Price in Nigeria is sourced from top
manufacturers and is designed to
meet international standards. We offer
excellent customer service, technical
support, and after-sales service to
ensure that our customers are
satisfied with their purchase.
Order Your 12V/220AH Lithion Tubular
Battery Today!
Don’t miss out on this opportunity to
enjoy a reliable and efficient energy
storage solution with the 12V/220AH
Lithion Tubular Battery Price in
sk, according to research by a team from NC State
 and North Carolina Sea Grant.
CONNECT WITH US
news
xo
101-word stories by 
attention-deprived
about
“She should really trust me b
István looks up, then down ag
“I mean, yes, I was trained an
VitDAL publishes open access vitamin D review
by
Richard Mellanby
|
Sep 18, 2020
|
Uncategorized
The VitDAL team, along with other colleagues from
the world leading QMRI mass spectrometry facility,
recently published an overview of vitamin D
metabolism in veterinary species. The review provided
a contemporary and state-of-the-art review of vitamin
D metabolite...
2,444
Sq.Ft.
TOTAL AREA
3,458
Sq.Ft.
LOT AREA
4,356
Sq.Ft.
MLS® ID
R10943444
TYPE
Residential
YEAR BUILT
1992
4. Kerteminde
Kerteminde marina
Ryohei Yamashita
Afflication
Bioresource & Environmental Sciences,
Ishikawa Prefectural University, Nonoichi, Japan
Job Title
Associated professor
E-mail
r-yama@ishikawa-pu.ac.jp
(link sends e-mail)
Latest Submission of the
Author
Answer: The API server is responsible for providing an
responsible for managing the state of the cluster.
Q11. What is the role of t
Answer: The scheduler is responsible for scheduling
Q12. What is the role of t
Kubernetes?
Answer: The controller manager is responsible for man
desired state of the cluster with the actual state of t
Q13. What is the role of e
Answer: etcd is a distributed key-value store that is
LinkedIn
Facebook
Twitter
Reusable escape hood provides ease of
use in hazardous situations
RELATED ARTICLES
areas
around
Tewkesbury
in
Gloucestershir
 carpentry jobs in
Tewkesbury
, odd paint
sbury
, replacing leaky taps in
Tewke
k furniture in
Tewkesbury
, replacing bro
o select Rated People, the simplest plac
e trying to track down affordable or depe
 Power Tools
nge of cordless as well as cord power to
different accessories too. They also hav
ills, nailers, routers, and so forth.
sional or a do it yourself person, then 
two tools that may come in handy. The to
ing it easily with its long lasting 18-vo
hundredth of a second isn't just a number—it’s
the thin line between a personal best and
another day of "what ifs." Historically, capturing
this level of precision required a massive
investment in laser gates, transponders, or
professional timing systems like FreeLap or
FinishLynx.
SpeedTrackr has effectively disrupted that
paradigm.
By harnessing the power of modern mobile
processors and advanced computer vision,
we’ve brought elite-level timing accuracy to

====

Copy every line of the listing above word for word, in the order given.

▶ **REPLY**:
Price in Nigeria is sourced from top
manufacturers and is designed to
meet international standards. We offer
excellent customer service, technical
support, and after-sales service to
ensure that our customers are
satisfied with their purchase.
Order Your 12V/220AH Lithion Tubular
Battery Today!
Don’t miss out on this opportunity to
enjoy a reliable and efficient energy
storage solution with the 12V/220AH
Lithion Tubular Battery Price in
sk, according to research by a team from NC State
 and North Carolina Sea Grant.
CONNECT WITH US
news
xo
101-word stories by 
attention-deprived
about
“She should really trust me b
István looks up, then down ag
“I mean, yes, I was trained an
VitDAL publishes open access vitamin D review
by
Richard Mellanby
|
Sep 18, 2020
|
Uncategorized
The VitDAL team, along with other colleagues from
the world leading QMRI mass spectrometry facility,
recently published an overview of vitamin D
metabolism in veterinary species. The review provided
a contemporary and state-of-the-art review of vitamin
D metabolite...
2,444
Sq.Ft.
TOTAL AREA
3,458
Sq.Ft.
LOT AREA
4,356
Sq.Ft.
MLS® ID
R10943444
TYPE
Residential
YEAR BUILT
1992
4. Kerteminde
Kerteminde marina
Ryohei Yamashita
Afflication
Bioresource & Environmental Sciences,
Ishikawa Prefectural University, Nonoichi, Japan
Job Title
Associated professor
E-mail
r-yama@ishikawa-pu.ac.jp
(link sends e-mail)
Latest Submission of the
Author
Answer: The API server is responsible for providing an
responsible for managing the state of the cluster.
Q11. What is the role of t
Answer: The scheduler is responsible for scheduling
Q12. What is the role of t
Kubernetes?
Answer: The controller manager is responsible for man
desired state of the cluster with the actual state of t
Q13. What is the role of e
Answer: etcd is a distributed key-value store that is
LinkedIn
Facebook
Twitter
Reusable escape hood provides ease of
use in hazardous situations
RELATED ARTICLES
areas
around
Tewkesbury
in
Gloucestershir
 carpentry jobs in
Tewkesbury
, odd paint
sbury
, replacing leaky taps in
Tewke
k furniture in
Tewkesbury
, replacing bro
o select Rated People, the simplest plac
e trying to track down affordable or depe
 Power Tools
nge of cordless as well as cord power to
different accessories too. They also hav
ills, nailers, routers, and so forth.
sional or a do it yourself person, then 
two tools that may come in handy. The to
ing it easily with its long lasting 18-vo
hundredth of a second isn't just a number—it’s
the thin line between a personal best and
another day of "what ifs." Historically, capturing
this level of precision required a massive
investment in laser gates, transponders, or
professional timing systems like FreeLap or
FinishLynx.
SpeedTrackr has effectively disrupted that
paradigm.
By harnessing the power of modern mobile
processors and advanced computer vision,
we’ve brought elite-level timing accuracy to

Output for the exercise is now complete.